Quem esperava que a tramitação de processos contra o
ex-presidente Lula fosse acompanhada de tensões nas ruas errou. Algum
nervosismo, clima pesado tem ocorrido é entre magistrados, e logo no Supremo
Tribunal Federal (STF). As ruas continuam tranquilas, por desalento da
militância, percebe-se, somado à provável falta de condições financeiras de PT,
sindicatos e ditos movimentos sociais para mobilizar a massa.
Pode fazer sentido a tensão, pois o STF é a última
instância judicial. Mas não é sempre que ritos e jurisprudências passam a ter
“releituras” e sofrem mudanças, para impedir a execução da pena de prisão de
alguém por corrupção e lavagem de dinheiro. É o que sucede na Corte em torno de
Lula, condenado a 12 anos e um mês de prisão no TRF-4, de Porto Alegre, segunda
instância da jurisdição do juiz Sergio Moro, da Lava-Jato, de Curitiba.

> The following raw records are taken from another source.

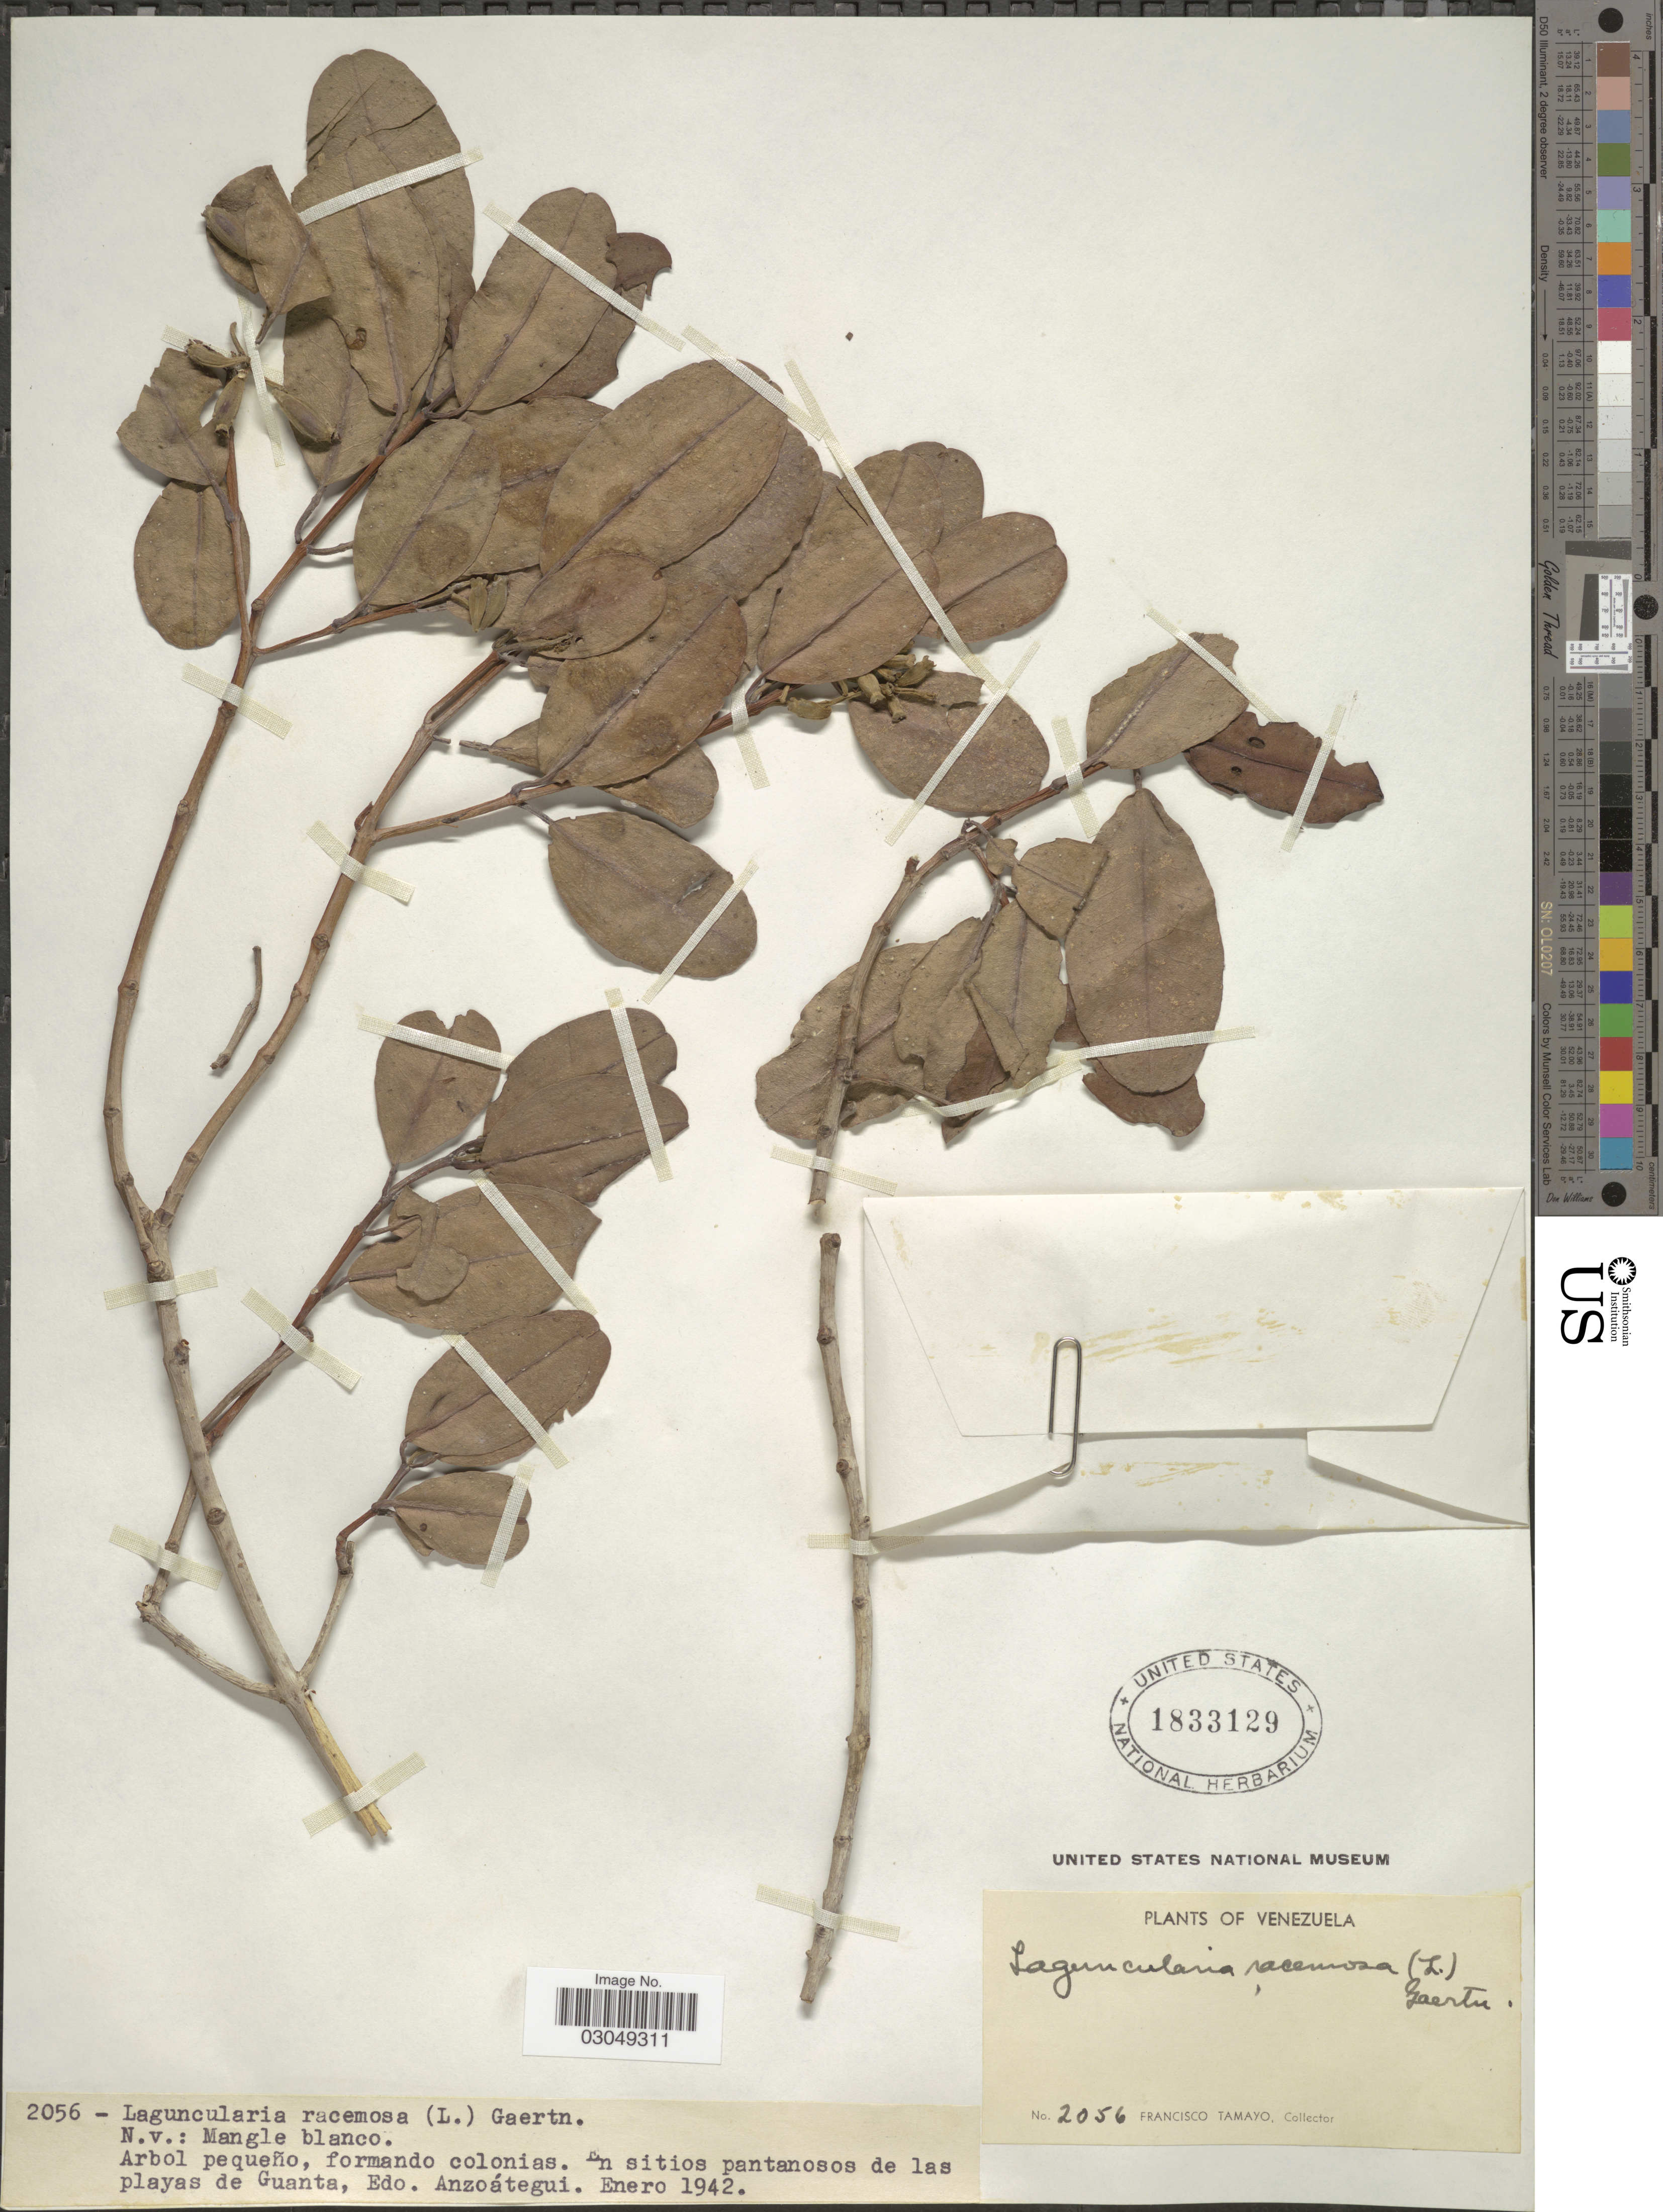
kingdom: Plantae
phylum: Tracheophyta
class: Magnoliopsida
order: Myrtales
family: Combretaceae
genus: Laguncularia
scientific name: Laguncularia racemosa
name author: (L.) C.F. Gaertn.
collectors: F. Tamayo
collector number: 2056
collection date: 1942-01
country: Venezuela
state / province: Anzoategui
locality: Em sitios pantanosos de las playas de Guanta.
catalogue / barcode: US 1833129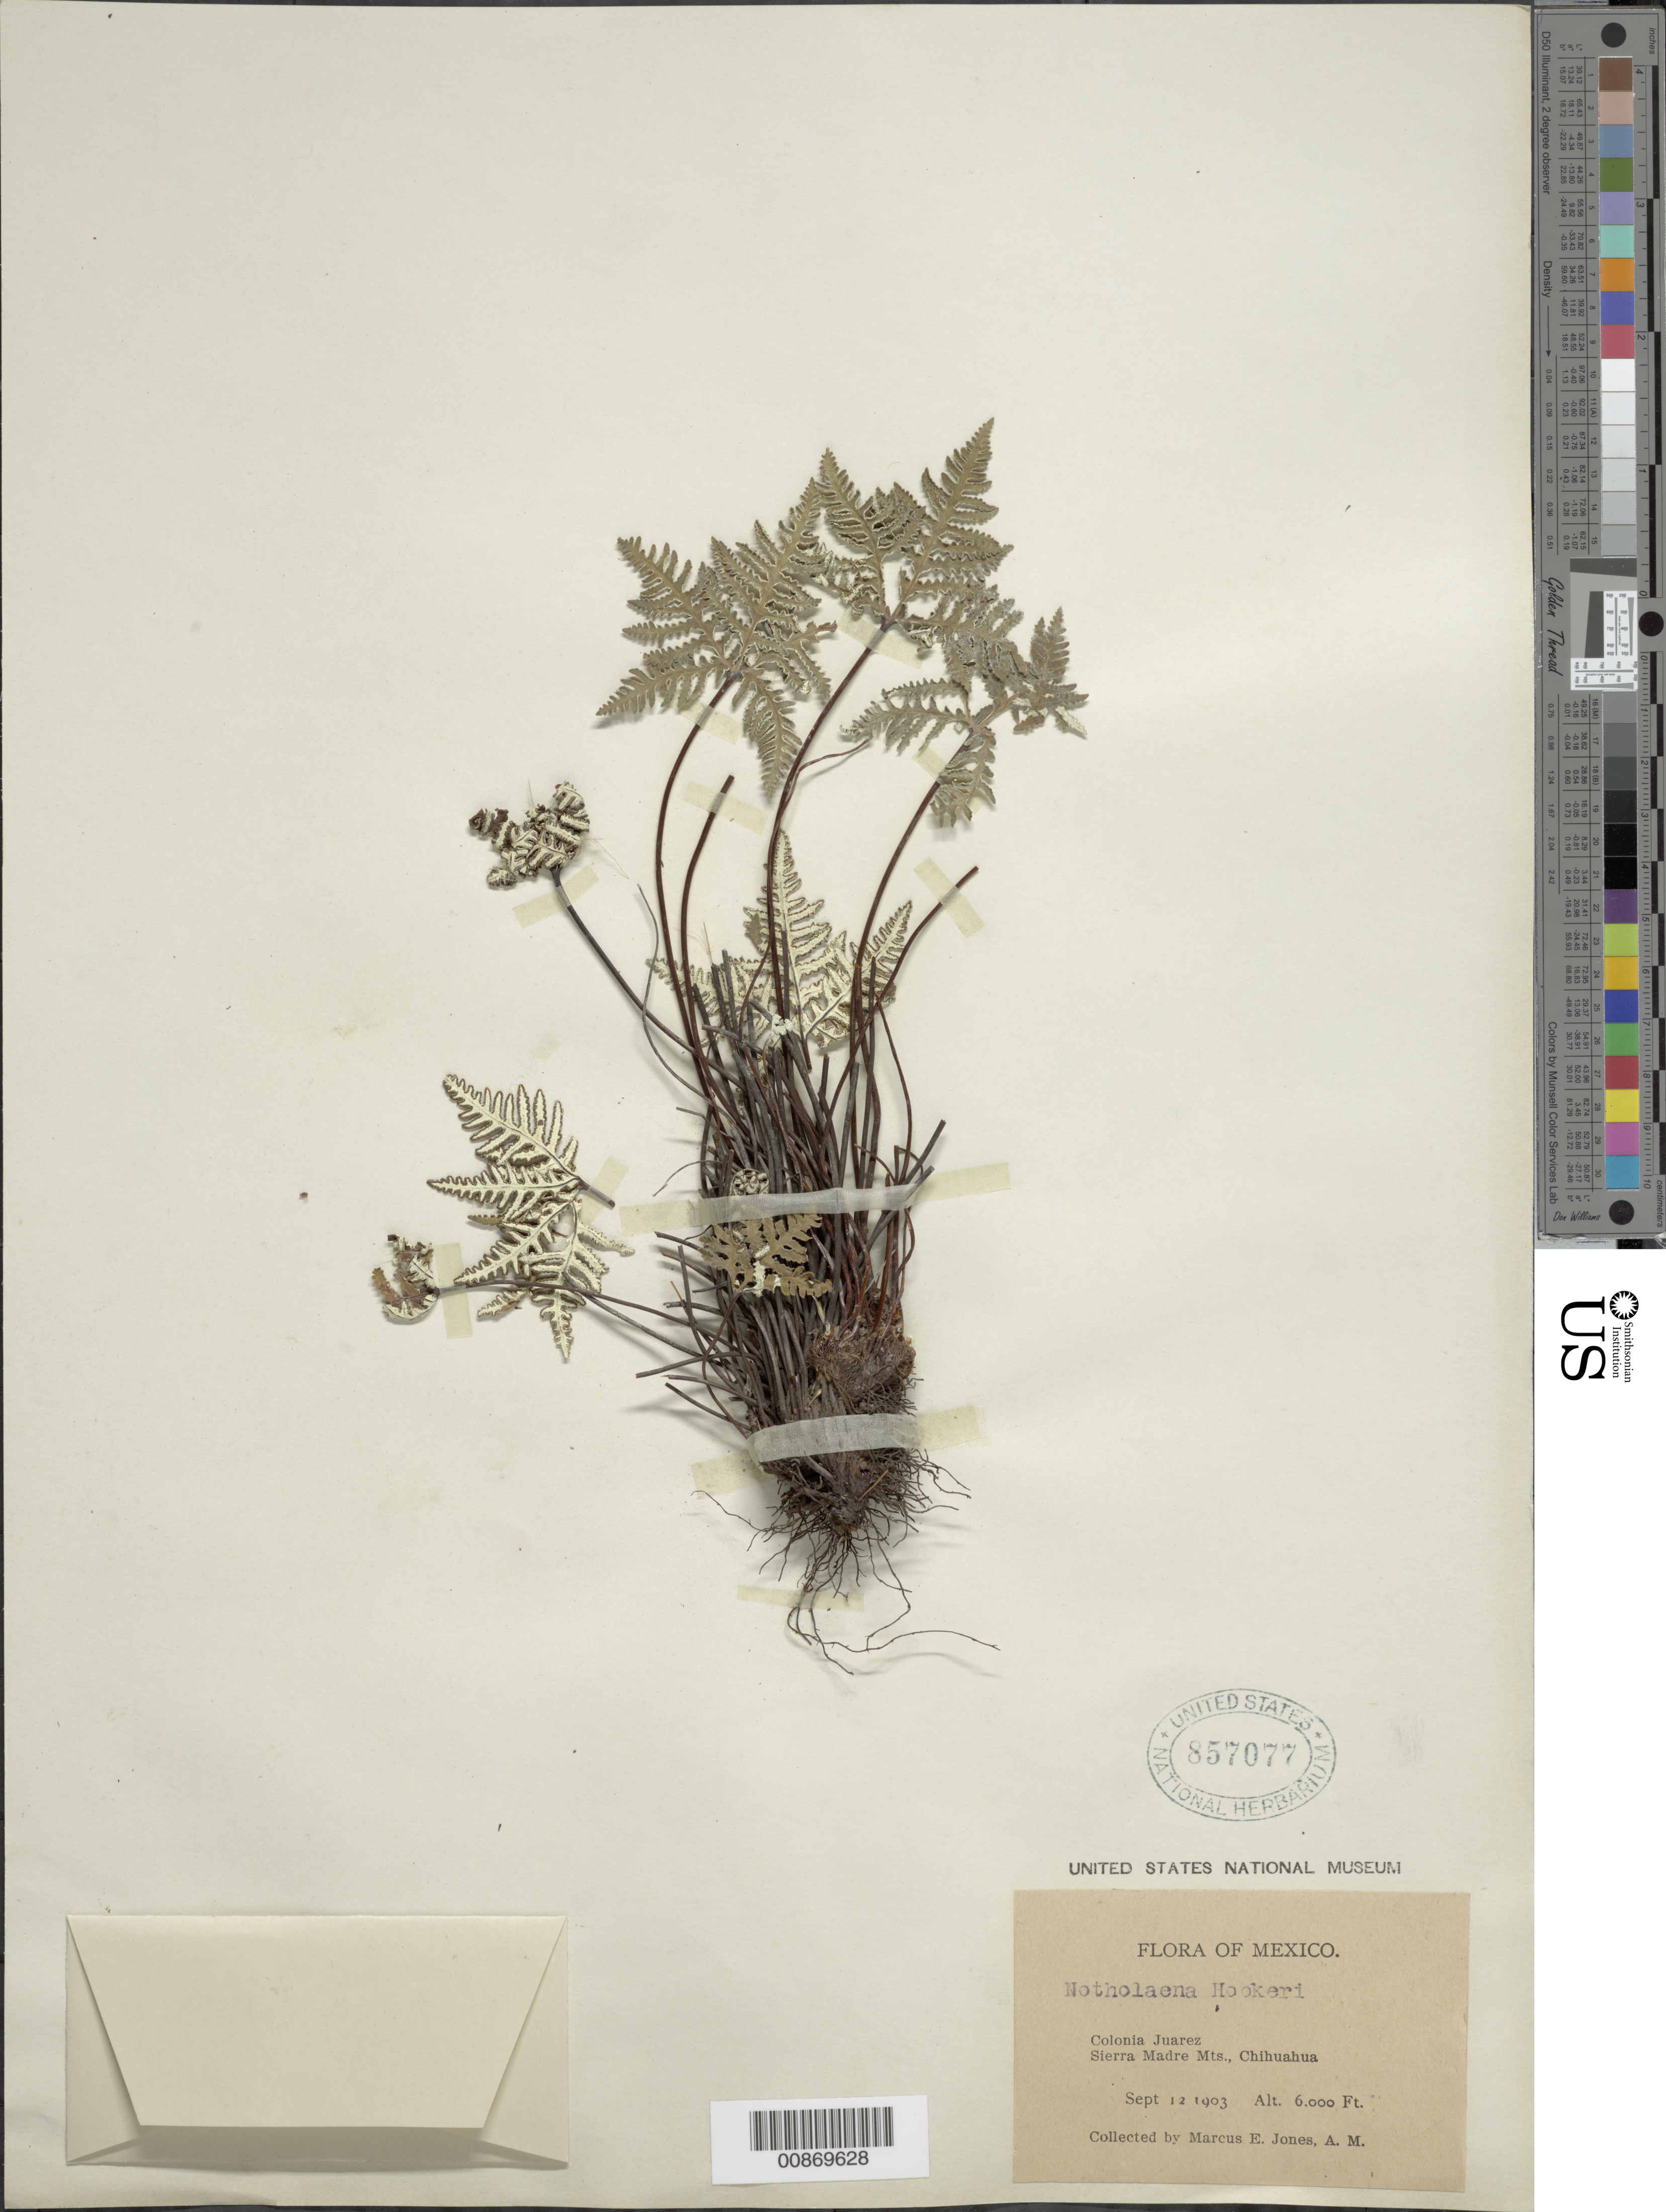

O julgamento, no STF, quinta, de um habeas corpus para
que Lula não seja preso na rejeição de recurso ao TRF-4, como estabelece
jurisprudência do Supremo, trincou o princípio republicano da aplicação
igualitária da lei entre todos.
Como alguns ministros não podiam ficar para julgar o mérito do HC — a sessão se dedicou a tratar da admissibilidade do pedido —, surgiu um problema de calendário, para a defesa de Lula: o TRF-4 tratará do recurso de Lula na segunda, 26, mas, devido à Semana Santa, feriado usufruído de forma ampliada pelos juízes, o Supremo só tratará do HC no dia 4 de abril.
Para ser cumprida a jurisprudência — o mínimo que se
espera —, o ex-presidente poderia ser preso antes do dia 4. Em mais um jeitinho
nada republicano, foi decidida por maioria de votos, 6 a 5, a concessão de
liminar prévia a Lula. Assim, rejeitados em Porto Alegre os embargos de
declaração impetrados por sua defesa, o que deve acontecer, Lula continuará
livre até a apreciação do mérito do HC. Algo raro, se não inédito.
A procuradora-geral Raquel Dodge encaminhou posição
contrária à manobra, também rejeitada por Alexandre de Moraes, Edson Fachin,
Luís Roberto Barroso, Luiz Fux e Cármen Lúcia.
O STF emitiu um cheque jurídico em branco para o
ex-presidente. Vai-se formando a percepção de que a maioria do Supremo passa a
tratar Lula como se ele não fosse um “homem qualquer”. Termo usado pelo ainda
presidente da República ao defender que o ex José Sarney não fosse investigado
e punido por nepotismo e edição de atos administrativos secretos, quando
presidia o Senado.
Vencida a etapa do habeas corpus, as pressões recairão
sobre o agendamento de duas Ações Declaratórias de Constitucionalidade (ADCs),
a fim de mudarem a jurisprudência do cumprimento de pena a partir da segunda
instância. Para que volte a ser o que era apenas entre 2009 e 2016: permitir
que o condenado recorra a todas as instâncias. Significa reinstaurar a
impunidade, pela quase certa prescrição dos crimes.
Tudo se encaminha para que Lula, com o habeas corpus no
bolso, possa fazer uma incendiária campanha eleitoral, para pressionar o TSE a
rasgar a Lei da Ficha Limpa e registrar sua candidatura ilegal.